Many Americans don’t have access to an employer-provided retirement plan.

Traditional employer-based retirement plans are typically not available for contractors, freelancers, gig economy workers, and part-time workers. And only 42% of small businesses with fewer than 100 employees offer retirement benefits, according to a LIMRA 2019 study.

“We have to encourage people to start saving for retirement,” Aaron Schumm, founder and CEO of Vestwell, a workplace savings platform, recently told Yahoo Finance (video above). “The states have really taken an active role in this, which has been great to see.”
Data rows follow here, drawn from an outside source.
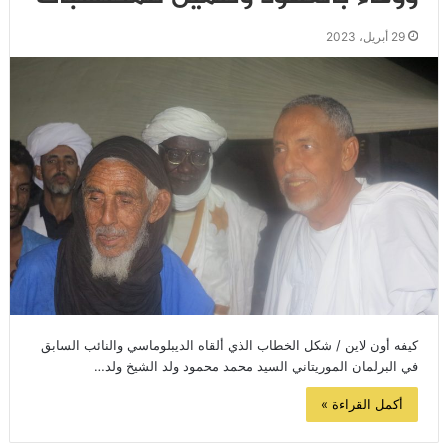
29 أبريل، 2023
كيفه أون لاين / شكل الخطاب الذي ألقاه الديبلوماسي والنائب السابق
في البرلمان الموريتاني السيد محمد محمود ولد الشيخ ولد…
أكمل القراءة »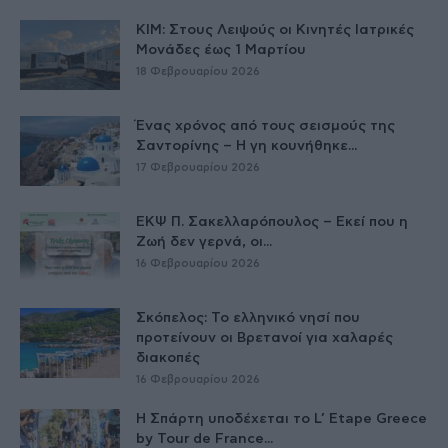
ΚΙΜ: Στους Λειψούς οι Κινητές Ιατρικές
Μονάδες έως 1 Μαρτίου
18 Φεβρουαρίου 2026
Ένας χρόνος από τους σεισμούς της
Σαντορίνης – Η γη κουνήθηκε...
17 Φεβρουαρίου 2026
ΕΚΨ Π. Σακελλαρόπουλος – Εκεί που η
Ζωή δεν γερνά, οι...
16 Φεβρουαρίου 2026
Σκόπελος: Το ελληνικό νησί που
προτείνουν οι Βρετανοί για χαλαρές
διακοπές
16 Φεβρουαρίου 2026
Η Σπάρτη υποδέχεται το L’ Etape Greece
by Tour de France...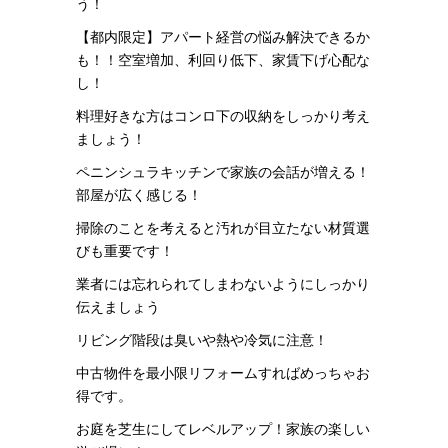
う！
【都内限定】アパート経営の悩み解決できるか
も！！空室増加、利回り低下、家賃下げ心配な
し！
料理好きな方はコンロ下の収納をしっかり考え
ましょう！
ペニンシュラキッチンで家族の会話が増える！
部屋が広く感じる！
掃除のことを考えると汚れが目立たない材質選
びも重要です！
業者には忘れられてしまわないようにしっかり
伝えましょう
リビング階段は臭いや熱や冷気に注意！
中古物件を最小限リフォームすればめっちゃお
得です。
お庭を芝生にしてレベルアップ！家族の楽しい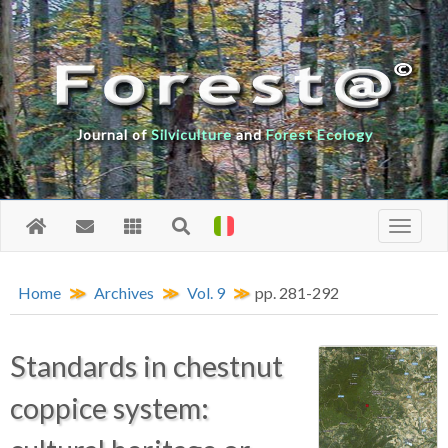
Journal of
Silviculture
and
Forest Ecology
Home
Archives
Vol. 9
pp. 281-292
Standards in chestnut
coppice system: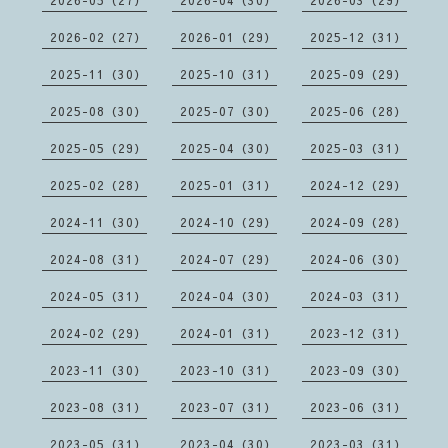
2026-05（27）
2026-04（30）
2026-03（29）
2026-02（27）
2026-01（29）
2025-12（31）
2025-11（30）
2025-10（31）
2025-09（29）
2025-08（30）
2025-07（30）
2025-06（28）
2025-05（29）
2025-04（30）
2025-03（31）
2025-02（28）
2025-01（31）
2024-12（29）
2024-11（30）
2024-10（29）
2024-09（28）
2024-08（31）
2024-07（29）
2024-06（30）
2024-05（31）
2024-04（30）
2024-03（31）
2024-02（29）
2024-01（31）
2023-12（31）
2023-11（30）
2023-10（31）
2023-09（30）
2023-08（31）
2023-07（31）
2023-06（31）
2023-05（31）
2023-04（30）
2023-03（31）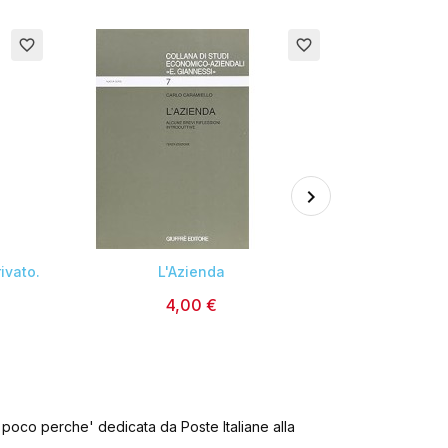
favorite_border
favorite_border

rivato.
L'Azienda
STORI
4,00 €
1
 poco perche' dedicata da Poste Italiane alla
.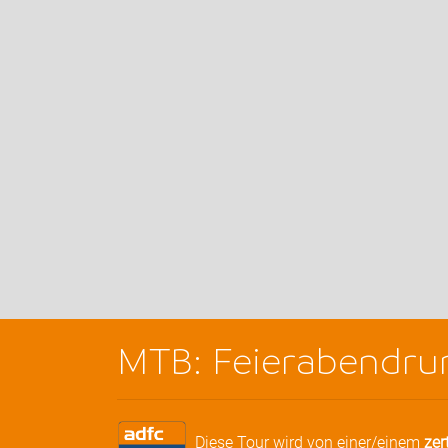
MTB: Feierabendrun
Diese Tour wird von einer/einem
zer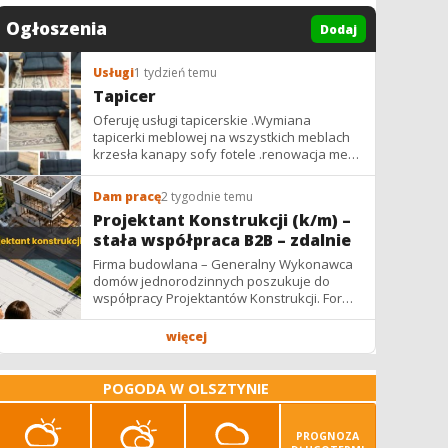
Ogłoszenia
Dodaj
Usługi
1 tydzień temu
Tapicer
Oferuję usługi tapicerskie .Wymiana
tapicerki meblowej na wszystkich meblach
krzesła kanapy sofy fotele .renowacja mebli
vintage,PRL. glamur
Dam pracę
2 tygodnie temu
Projektant Konstrukcji (k/m) –
stała współpraca B2B – zdalnie
Firma budowlana – Generalny Wykonawca
domów jednorodzinnych poszukuje do
współpracy Projektantów Konstrukcji. Forma
współpracy: B2B / podwykonawstwo –
zdalnie. Wynagrodzenie: ✔ Stawki...
więcej
POGODA W OLSZTYNIE
PROGNOZA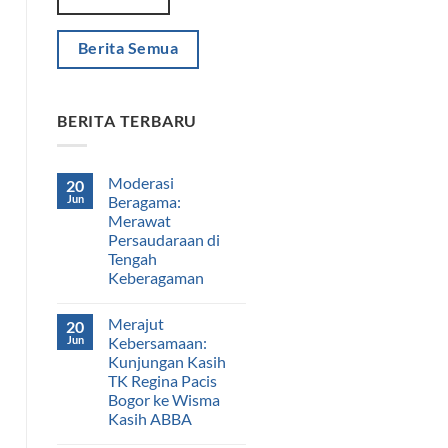
Berita Semua
BERITA TERBARU
Moderasi
20
Jun
Beragama:
Merawat
Persaudaraan di
Tengah
Keberagaman
Merajut
20
Jun
Kebersamaan:
Kunjungan Kasih
TK Regina Pacis
Bogor ke Wisma
Kasih ABBA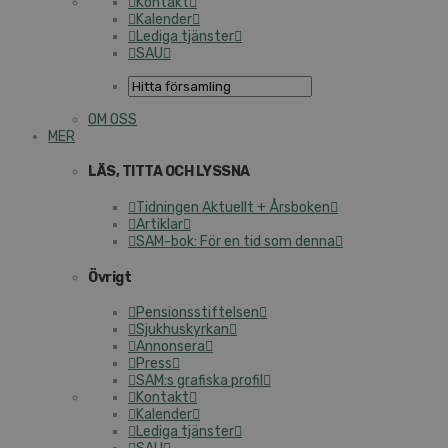
Kontakt
Kalender
Lediga tjänster
SAU
OM OSS
MER
LÄS, TITTA OCH LYSSNA
Tidningen Aktuellt + Årsboken
Artiklar
SAM-bok: För en tid som denna
Övrigt
Pensionsstiftelsen
Sjukhuskyrkan
Annonsera
Press
SAM:s grafiska profil
Kontakt
Kalender
Lediga tjänster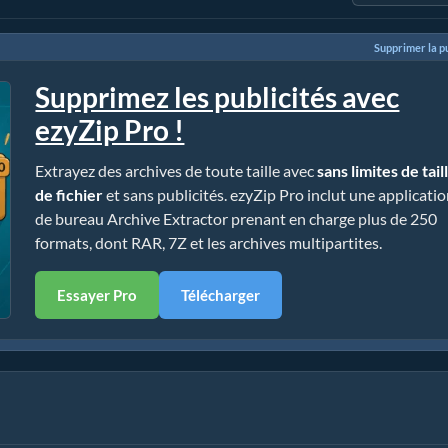
Supprimer la pu
Supprimez les publicités avec
ezyZip Pro !
Extrayez des archives de toute taille avec
sans limites de tail
de fichier
et sans publicités. ezyZip Pro inclut une applicati
de bureau Archive Extractor prenant en charge plus de 250
formats, dont RAR, 7Z et les archives multipartites.
Essayer Pro
Télécharger
sans installation)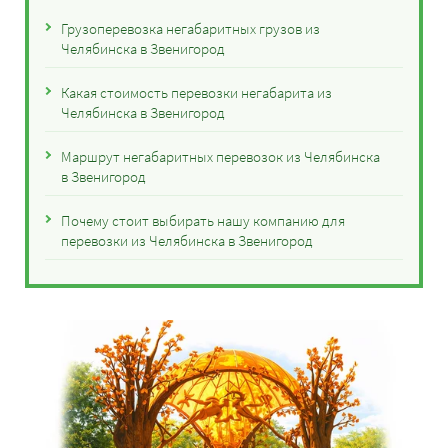
Грузоперевозка негабаритных грузов из
Челябинска в Звенигород
Какая стоимость перевозки негабарита из
Челябинска в Звенигород
Маршрут негабаритных перевозок из Челябинска
в Звенигород
Почему стоит выбирать нашу компанию для
перевозки из Челябинска в Звенигород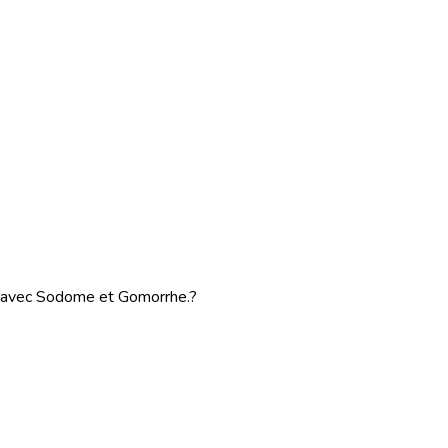
es avec Sodome et Gomorrhe.
?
More than one-third of Americans say they’ve never had a retirement account, such as a 401(k) or an Individual Retirement Account (IRA), according to a Bankrate.com survey. A Harris Poll released in December reported that more than a fifth of the more than 2,000 adults canvassed are saving nothing each year for retirement.

The easiest way to begin to save for retirement is through the workplace, Schumm said. “We need to focus on helping Americans save upfront and plan for the future in the most seamless way possible.”

A handful of states — Oregon, California, and Illinois — now offer auto-IRA state-sponsored retirement savings plans to workers without employer-sponsored plans. Other states are considering crafting similar offerings. These state-facilitated programs automatically enroll workers in moderate risk, low-cost retirement savings accounts called auto-IRAs.

“Oregon was the first to go to market with the OregonSaves program, where they stepped back and said, listen, we have to encourage people to start saving,” Schumm said.

Private sector businesses in Oregon that don’t have a retirement plan for employees are required to enroll their employees in OregonSaves, which started in 2017. To keep costs low for employers, there’s no company match. (Full disclosure: Vestwell provides an online platform for employers to manage OregonSaves accounts.)

The default after-tax contribution rate for employees is 5% of gross pay through payroll deductions to their personal Roth IRA account. Workers can choose not to participate. The contribution rate increases automatically by 1% each year, until it reaches 10 %, unless the employee opts out.

Self-employed workers can also sign up for the savings plan and set up automatic contributions from their bank account.

Three-quarters of Americans say they would participate in state-supported retirement programs if offered one in their state, according to a survey by the National Institute on Retirement Security, a nonprofit, non-partisan research and education organization.

“Encouraging small businesses to put something in place that’s really cost effective and not burdensome from an overhead perspective, but really allowing those individual employees to start saving for the future is incredibly important,” Schumm said.